Finalement, l’information et l’argument rencontrent l’atmosphère qu’on a tenté de décrire plus haut. La BMDE est un monde complexe, déjà très élaboré, avec ses groupes de pression, ses experts impératifs, ses bureaucrates assurés, ses habituels valets européens; c’est par conséquenti un monde fermé, insensible à tout argument qui ne vienne pas de lui; c’est un monde qui s’appuie sur toute la puissance du complexe militaro-industriel, qui n’a aucun besoin de justification extérieure pour exister. Deux choses peuvent être dites sans barguigner.

• La BMDE (et la BMD en général) semble inarrétable. Un des participants à cette réunion nous disait : «A entendre tous ces gens, à mesurer leur puissance, on se dit que les bases de missiles anti-missiles vont fleurir partout, que tout sera passé au tamis de l’évaluation de la menace qui est que la menace existe ou existera.»
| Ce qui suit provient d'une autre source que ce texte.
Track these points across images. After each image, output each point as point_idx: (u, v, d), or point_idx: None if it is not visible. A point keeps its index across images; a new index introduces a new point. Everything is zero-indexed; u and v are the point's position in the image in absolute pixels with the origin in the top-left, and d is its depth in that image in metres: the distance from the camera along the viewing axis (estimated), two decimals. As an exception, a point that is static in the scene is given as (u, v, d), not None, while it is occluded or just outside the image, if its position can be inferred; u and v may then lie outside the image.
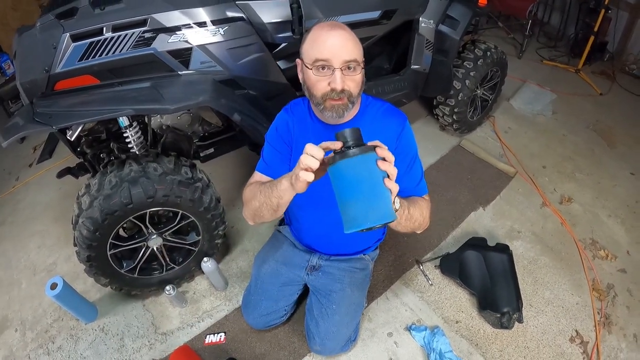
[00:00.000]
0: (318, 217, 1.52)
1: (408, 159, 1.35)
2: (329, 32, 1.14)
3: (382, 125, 1.34)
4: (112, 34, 1.46)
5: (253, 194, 1.27)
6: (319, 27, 1.17)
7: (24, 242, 2.28)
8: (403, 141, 1.35)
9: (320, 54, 1.13)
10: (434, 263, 2.09)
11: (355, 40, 1.17)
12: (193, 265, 1.92)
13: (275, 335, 1.79)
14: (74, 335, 1.84)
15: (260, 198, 1.21)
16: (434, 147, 2.84)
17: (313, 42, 1.16)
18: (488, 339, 1.80)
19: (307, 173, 0.97)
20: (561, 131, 3.09)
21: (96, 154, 1.84)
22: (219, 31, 1.59)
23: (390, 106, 1.38)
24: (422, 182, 1.38)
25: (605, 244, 2.25)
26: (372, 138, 1.28)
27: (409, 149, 1.36)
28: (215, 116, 1.94)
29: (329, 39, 1.13)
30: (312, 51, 1.15)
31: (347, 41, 1.14)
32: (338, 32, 1.14)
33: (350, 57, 1.13)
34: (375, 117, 1.35)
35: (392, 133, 1.34)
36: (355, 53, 1.15)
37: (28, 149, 2.95)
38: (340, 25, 1.17)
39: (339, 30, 1.15)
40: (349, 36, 1.16)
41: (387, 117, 1.35)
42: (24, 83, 1.46)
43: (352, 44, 1.15)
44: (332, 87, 1.15)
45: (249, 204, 1.29)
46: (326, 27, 1.16)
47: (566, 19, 4.21)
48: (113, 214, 1.53)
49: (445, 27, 2.32)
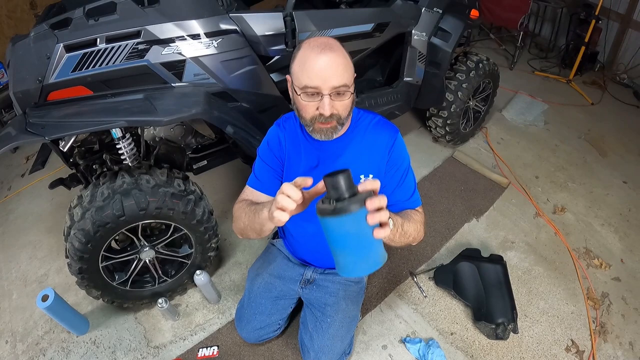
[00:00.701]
0: (311, 231, 1.51)
1: (400, 172, 1.36)
2: (318, 56, 1.11)
3: (373, 138, 1.34)
4: (106, 45, 1.47)
5: (240, 214, 1.27)
6: (309, 47, 1.14)
7: (15, 253, 2.25)
8: (394, 154, 1.35)
9: (310, 80, 1.12)
10: (428, 275, 2.08)
11: (345, 63, 1.14)
12: (186, 278, 1.90)
13: (269, 348, 1.77)
14: (65, 348, 1.81)
15: (245, 220, 1.22)
16: (427, 159, 2.85)
17: (302, 65, 1.13)
18: (483, 350, 1.79)
19: (282, 213, 0.95)
20: (553, 141, 3.11)
21: (89, 165, 1.83)
22: (212, 43, 1.60)
23: (382, 119, 1.38)
24: (415, 194, 1.38)
25: (599, 253, 2.26)
26: (363, 152, 1.29)
27: (400, 161, 1.36)
28: (208, 128, 1.94)
29: (318, 64, 1.11)
30: (302, 76, 1.14)
31: (337, 66, 1.12)
32: (328, 57, 1.11)
33: (339, 82, 1.13)
34: (366, 131, 1.35)
35: (383, 146, 1.34)
36: (345, 78, 1.14)
37: (21, 158, 2.94)
38: (330, 46, 1.13)
39: (329, 53, 1.11)
40: (339, 60, 1.13)
41: (378, 130, 1.35)
42: (17, 93, 1.46)
43: (342, 68, 1.13)
44: (320, 112, 1.16)
45: (237, 222, 1.29)
46: (316, 48, 1.12)
47: (557, 30, 4.27)
48: (105, 226, 1.52)
49: (438, 39, 2.34)
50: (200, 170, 2.05)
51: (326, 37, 1.18)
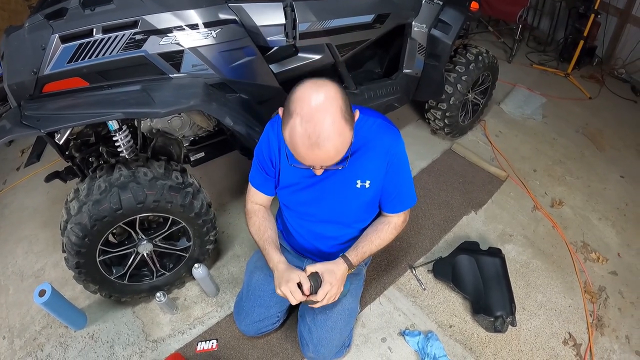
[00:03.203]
0: (311, 228, 1.54)
1: (397, 178, 1.37)
2: (308, 151, 1.06)
3: (373, 144, 1.31)
4: (102, 35, 1.44)
5: (253, 231, 1.49)
6: (299, 137, 1.05)
7: (11, 248, 2.23)
8: (394, 160, 1.33)
9: (302, 161, 1.12)
10: (426, 267, 2.08)
11: (339, 147, 1.08)
12: (184, 272, 1.89)
13: (268, 341, 1.77)
14: (63, 343, 1.80)
15: (258, 244, 1.48)
16: (425, 151, 2.84)
17: (292, 148, 1.08)
18: (482, 343, 1.80)
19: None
20: (551, 135, 3.11)
21: (85, 158, 1.81)
22: (211, 34, 1.57)
23: (383, 123, 1.33)
24: (407, 199, 1.43)
25: (596, 247, 2.27)
26: (362, 157, 1.31)
27: (399, 168, 1.35)
28: (206, 120, 1.92)
29: (309, 157, 1.09)
30: (292, 152, 1.10)
31: (330, 157, 1.09)
32: (320, 151, 1.06)
33: (334, 162, 1.12)
34: (366, 135, 1.30)
35: (383, 152, 1.31)
36: (341, 155, 1.11)
37: (16, 152, 2.90)
38: (324, 138, 1.04)
39: (322, 148, 1.05)
40: (333, 150, 1.07)
41: (379, 135, 1.31)
42: (12, 85, 1.43)
43: (336, 154, 1.09)
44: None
45: (251, 231, 1.50)
46: (306, 141, 1.04)
47: (556, 24, 4.26)
48: (102, 220, 1.50)
49: (438, 31, 2.32)
50: (198, 163, 2.03)
51: (320, 111, 1.04)
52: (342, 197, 1.38)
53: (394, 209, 1.44)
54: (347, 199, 1.38)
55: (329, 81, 1.09)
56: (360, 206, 1.42)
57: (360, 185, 1.35)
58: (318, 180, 1.34)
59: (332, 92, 1.06)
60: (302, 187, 1.40)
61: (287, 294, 1.29)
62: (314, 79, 1.09)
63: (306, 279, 1.30)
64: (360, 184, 1.35)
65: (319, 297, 1.31)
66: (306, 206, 1.46)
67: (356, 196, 1.37)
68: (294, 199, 1.47)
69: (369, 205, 1.44)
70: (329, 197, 1.39)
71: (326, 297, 1.31)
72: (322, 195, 1.39)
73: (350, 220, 1.49)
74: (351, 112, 1.11)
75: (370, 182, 1.35)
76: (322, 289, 1.31)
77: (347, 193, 1.37)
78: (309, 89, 1.06)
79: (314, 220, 1.50)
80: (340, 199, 1.39)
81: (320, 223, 1.50)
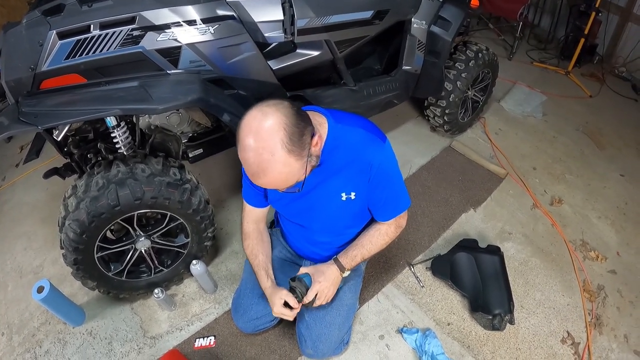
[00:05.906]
0: (301, 232, 1.56)
1: (382, 187, 1.33)
2: (255, 178, 1.07)
3: (353, 157, 1.27)
4: (100, 31, 1.43)
5: (247, 253, 1.57)
6: (244, 162, 1.07)
7: (10, 244, 2.23)
8: (377, 172, 1.29)
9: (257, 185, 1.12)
10: (425, 265, 2.08)
11: (288, 175, 1.07)
12: (182, 268, 1.89)
13: (265, 338, 1.77)
14: (62, 339, 1.80)
15: (252, 265, 1.55)
16: (424, 149, 2.83)
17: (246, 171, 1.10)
18: (480, 341, 1.80)
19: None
20: (551, 133, 3.11)
21: (83, 154, 1.80)
22: (209, 30, 1.57)
23: (364, 133, 1.27)
24: (398, 205, 1.42)
25: (595, 245, 2.26)
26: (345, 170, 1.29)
27: (384, 177, 1.31)
28: (205, 116, 1.91)
29: (259, 183, 1.09)
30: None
31: (281, 183, 1.10)
32: (267, 180, 1.07)
33: (285, 187, 1.12)
34: (347, 151, 1.26)
35: (365, 164, 1.27)
36: (290, 183, 1.11)
37: (14, 148, 2.90)
38: (265, 167, 1.03)
39: (268, 177, 1.06)
40: (281, 178, 1.07)
41: (360, 147, 1.27)
42: (9, 81, 1.43)
43: (288, 182, 1.10)
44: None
45: (245, 252, 1.58)
46: (249, 169, 1.06)
47: (556, 22, 4.25)
48: (100, 216, 1.50)
49: (438, 28, 2.31)
50: (196, 159, 2.03)
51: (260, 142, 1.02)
52: (329, 208, 1.38)
53: (382, 217, 1.44)
54: (335, 210, 1.38)
55: (277, 108, 1.03)
56: (349, 216, 1.43)
57: (345, 197, 1.34)
58: (301, 195, 1.30)
59: (275, 123, 1.01)
60: (288, 201, 1.41)
61: (280, 316, 1.43)
62: (262, 104, 1.05)
63: (290, 296, 1.38)
64: (346, 196, 1.33)
65: (309, 297, 1.39)
66: (297, 217, 1.49)
67: (343, 207, 1.36)
68: (285, 211, 1.50)
69: (357, 214, 1.44)
70: (317, 208, 1.39)
71: (318, 296, 1.39)
72: (311, 207, 1.39)
73: (341, 228, 1.50)
74: (300, 140, 1.05)
75: (355, 193, 1.33)
76: (311, 289, 1.39)
77: (334, 205, 1.36)
78: (252, 119, 1.03)
79: (307, 228, 1.51)
80: (327, 211, 1.39)
81: (312, 231, 1.51)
• La BMDE vit dans un monde à part, sans rapport avec la réalité (dont fait partie la Russie). Cela peut réserver des surprises, si se fait la confrontation avec la réalité et lorsque se fera la confrontation avec la réalité. Les gens de la BMDE et les autres du même monde ne réalisent bien entendu pas une seconde que les Russes sont totalement étrangers à l’univers virtualiste de l’Ouest puisque, pour eux-mêmes, n'existe pas d'autre réalité que leur univers virtualiste. Au bout du compte et compte tenu de cet état d’esprit qu’on a tenté d’identifier, on peut avancer que le risque d’une confrontation existe désormais.